Description of the task: Repeat the records below line by line, exactly, finishing on the line that contains "roupa que vale".

[Saved data entries]
---------------
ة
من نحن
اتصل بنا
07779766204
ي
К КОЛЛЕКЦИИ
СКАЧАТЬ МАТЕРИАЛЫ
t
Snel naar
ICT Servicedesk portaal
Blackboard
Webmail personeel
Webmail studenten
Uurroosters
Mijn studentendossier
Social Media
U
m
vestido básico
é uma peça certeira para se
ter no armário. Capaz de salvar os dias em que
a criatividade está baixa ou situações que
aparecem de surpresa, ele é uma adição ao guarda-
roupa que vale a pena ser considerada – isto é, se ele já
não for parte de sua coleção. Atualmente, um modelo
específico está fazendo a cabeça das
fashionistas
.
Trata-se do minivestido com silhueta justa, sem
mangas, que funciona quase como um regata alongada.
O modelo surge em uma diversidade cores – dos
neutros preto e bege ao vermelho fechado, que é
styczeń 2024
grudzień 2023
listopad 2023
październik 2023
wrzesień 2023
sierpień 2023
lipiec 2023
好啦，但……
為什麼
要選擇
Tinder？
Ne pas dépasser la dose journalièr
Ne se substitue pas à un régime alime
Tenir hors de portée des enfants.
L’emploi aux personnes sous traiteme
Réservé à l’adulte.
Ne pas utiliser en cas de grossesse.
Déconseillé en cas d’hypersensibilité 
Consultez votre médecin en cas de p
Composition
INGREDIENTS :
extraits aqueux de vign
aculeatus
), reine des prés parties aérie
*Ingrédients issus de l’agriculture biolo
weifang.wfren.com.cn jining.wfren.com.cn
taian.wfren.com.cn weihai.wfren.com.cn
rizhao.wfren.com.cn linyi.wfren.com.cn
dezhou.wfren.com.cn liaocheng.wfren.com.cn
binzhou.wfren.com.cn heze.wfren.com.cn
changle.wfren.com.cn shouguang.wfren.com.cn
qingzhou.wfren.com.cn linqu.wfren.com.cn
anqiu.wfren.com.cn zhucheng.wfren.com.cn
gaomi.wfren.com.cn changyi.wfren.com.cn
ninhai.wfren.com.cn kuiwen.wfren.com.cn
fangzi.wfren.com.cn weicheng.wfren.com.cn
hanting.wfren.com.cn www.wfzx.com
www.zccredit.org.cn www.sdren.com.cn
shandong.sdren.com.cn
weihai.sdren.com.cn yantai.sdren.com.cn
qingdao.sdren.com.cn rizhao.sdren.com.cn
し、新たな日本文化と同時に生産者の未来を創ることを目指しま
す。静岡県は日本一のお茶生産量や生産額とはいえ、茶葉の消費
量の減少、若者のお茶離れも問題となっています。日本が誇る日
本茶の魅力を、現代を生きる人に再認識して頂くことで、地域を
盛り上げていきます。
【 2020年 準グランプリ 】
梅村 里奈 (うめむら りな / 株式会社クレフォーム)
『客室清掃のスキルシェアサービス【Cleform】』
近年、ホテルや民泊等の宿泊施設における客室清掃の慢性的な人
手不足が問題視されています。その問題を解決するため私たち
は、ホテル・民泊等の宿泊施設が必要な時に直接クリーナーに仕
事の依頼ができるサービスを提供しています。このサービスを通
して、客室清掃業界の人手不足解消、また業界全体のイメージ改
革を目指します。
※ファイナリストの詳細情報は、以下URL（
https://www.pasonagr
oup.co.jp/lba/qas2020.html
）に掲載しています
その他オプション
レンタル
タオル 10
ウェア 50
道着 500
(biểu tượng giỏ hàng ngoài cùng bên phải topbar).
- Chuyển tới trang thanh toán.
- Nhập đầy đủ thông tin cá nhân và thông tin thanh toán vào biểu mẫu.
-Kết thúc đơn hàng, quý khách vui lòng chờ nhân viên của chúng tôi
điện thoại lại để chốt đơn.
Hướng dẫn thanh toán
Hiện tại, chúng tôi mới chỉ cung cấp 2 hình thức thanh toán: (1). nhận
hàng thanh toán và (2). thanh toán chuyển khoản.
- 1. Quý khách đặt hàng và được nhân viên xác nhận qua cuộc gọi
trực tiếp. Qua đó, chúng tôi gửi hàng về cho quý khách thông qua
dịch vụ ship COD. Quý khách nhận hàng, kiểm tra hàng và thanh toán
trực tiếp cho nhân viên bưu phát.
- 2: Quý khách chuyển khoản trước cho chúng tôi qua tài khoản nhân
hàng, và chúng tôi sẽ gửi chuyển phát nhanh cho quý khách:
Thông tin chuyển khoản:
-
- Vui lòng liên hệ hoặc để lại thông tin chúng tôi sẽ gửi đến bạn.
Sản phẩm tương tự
---------------
Problem solution:
ة
من نحن
اتصل بنا
07779766204
ي
К КОЛЛЕКЦИИ
СКАЧАТЬ МАТЕРИАЛЫ
t
Snel naar
ICT Servicedesk portaal
Blackboard
Webmail personeel
Webmail studenten
Uurroosters
Mijn studentendossier
Social Media
U
m
vestido básico
é uma peça certeira para se
ter no armário. Capaz de salvar os dias em que
a criatividade está baixa ou situações que
aparecem de surpresa, ele é uma adição ao guarda-
roupa que vale a pena ser considerada – isto é, se ele já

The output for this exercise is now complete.